Je me souviens de la déception du lecteur à la lecture de la fin de la "Nuit des Temps", de Barjavel ... lorsque Eléa avale cette pilule noire qui
lui apportera le calme de la mort, plutôt qu'une vie dans un environnement décalé, sans sa moitié.
Cette pilule je l'ai avalée il y a plusieurs années déjà, même si elle n'a jamais réussi à me tuer; elle m'a consommée, ma force, mon envie de vivre, mon ambition, mon sourire, mes joies. Elle n'a
apporté que du noir à mon existence qui n'était déjà pas très rose. Aujourd'hui encore, que de dégoût, de haine épprouvée envers celui qui m'a brisée, de larmes de rejet. Je reste, malgré l'amour
qui m'entoure, méfiante voire craintive par moments. Comme si la bosse avait pu s'ancrer dans ma peau; ou plutôt dans ma mémoire.

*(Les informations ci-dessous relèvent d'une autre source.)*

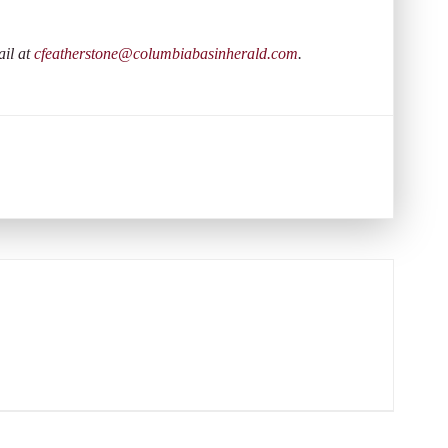
ail at
cfeatherstone@columbiabasinherald.com
.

Par moments je crois devenir folle; comment, après si longtemps, des souvenirs peuvent-ils être encore si crus? Moi qui peine à me rappeler du film de la veille. Quant au fait que des souvenirs
peuvent troubler une vie entière, je ne l'ai que trop lu, et je déteste l'entendre. Je m'y refuse; on n'a qu'une vie, il faut en jouir tant qu'il en est temps. Les instants noirs se dissipent
parfois, mais une boule à la gorge est si souvent là; la tristesse d'une enveloppe perdue. Et même si le corps a mué depuis, à la manière des reptiles, la blessure reste.